Rolls-Royce cifra en más de 114 millones los costes derivados de los fallos en los motores Trent 1000.

La empresa británica Rolls-Royce, que fabrica motores para la aviación civil, ha cifrado en 100 millones de libras esterlinas (114,4 millones de euros) los costes ocasionados por los problemas en sus motores Trent 1000, habituales de los aviones Boeing, tras las inspecciones requeridas, aunque mantiene sus previsiones para 2018.

Rolls-Royce ha asegurado este viernes en un comunicado, tras su junta de accionistas, que compensarán este aumento de costes con un “ambicioso” plan a medio plazo que pretende aumentar el flujo de caja en una libra por acción. Durante la junta, el director financiero de la británica, Stephen Daintith, ha asegurado que la compañía ha “equilibrado” sus inversiones para conseguir un mejor retorno de beneficios.

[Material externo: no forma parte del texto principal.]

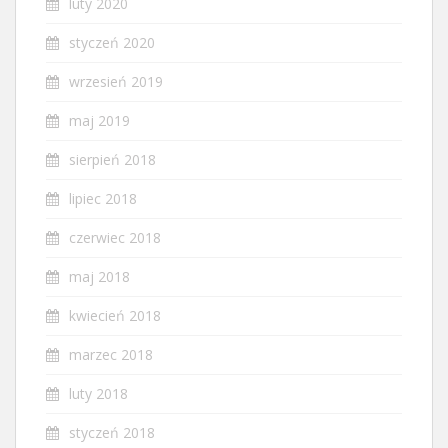
luty 2020
styczeń 2020
wrzesień 2019
maj 2019
sierpień 2018
lipiec 2018
czerwiec 2018
maj 2018
kwiecień 2018
marzec 2018
luty 2018
styczeń 2018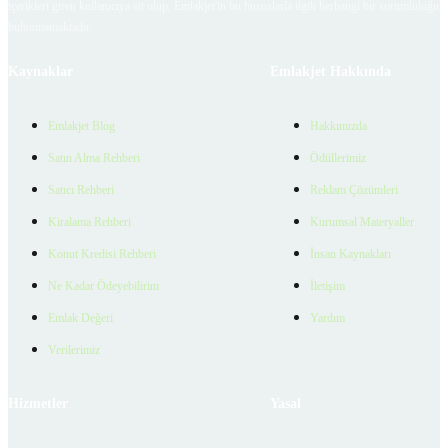
içerikleri giren kullanıcıya ait olup, Emlakjet'in bu hususlarla ilgili herhangi bir sorumluluğu
bulunmamaktadır.
Kaynaklar
Emlakjet Hakkında
Emlakjet Blog
Hakkımızda
Satın Alma Rehberi
Ödüllerimiz
Satıcı Rehberi
Reklam Çözümleri
Kiralama Rehberi
Kurumsal Materyaller
Konut Kredisi Rehberi
İnsan Kaynakları
Ne Kadar Ödeyebilirim
İletişim
Emlak Değeri
Yardım
Verilerimiz
Hizmetler
Yasal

Estas declaraciones llegan después de que la empresa británica admitiera esta semana problemas en “un pequeño número de motores Trent 1000 ‘Package C'” que no estaban proporcionando la durabilidad que se esperaba, por lo que acordaron llevar a cabo una inspección de este tipo de propulsores, lo que ha terminado provocando retrasos en las salidas de los aviones equipados con estos motores.

La compañía apuntó que los requisitos de inspección supondrían un coste adicional y ya adelantaba que su flujo de caja disponible para este año, de alrededor 450 millones de libras (510,6 millones de euros), no variaría.

“Estamos trabajando con nuestros clientes para minimizar el impacto operativo en cualquiera de estas inspecciones y seguimos absolutamente comprometidos con la eliminación de este problema de la flota de Trent 1000”, ha asegurado la compañía en un comunicado.

El paquete estándar B ha estado en servicio desde 2012 y consta de 166 motores, según los datos proporcionados por la multinacional británica.

UN PLAN DE REESTRUCTURACIÓN DE 582 MILLONES DE EUROS

Por otro lado, Rolls-Royce también ha dedicado parte de la junta de accionistas a explicar el plan de reestructuración, ya anunciado, con el que en los próximos 24 meses recortará 4.600 empleos, la mayor parte en Reino Unido.

Este plan ascenderá a 572 millones euros y con él Rolls Royce prevé un ahorro de 466 millones de euros para finales de 2020.

El consejero delegado, Warren East ha apuntado en este tema que “después de una década de importantes inversiones” se han comprometido a conseguir retornos. “Nunca es fácil tomar este tipo de decisiones de reducción de mano de obra, pero tenemos que crear una empresa que sea líder mundial”.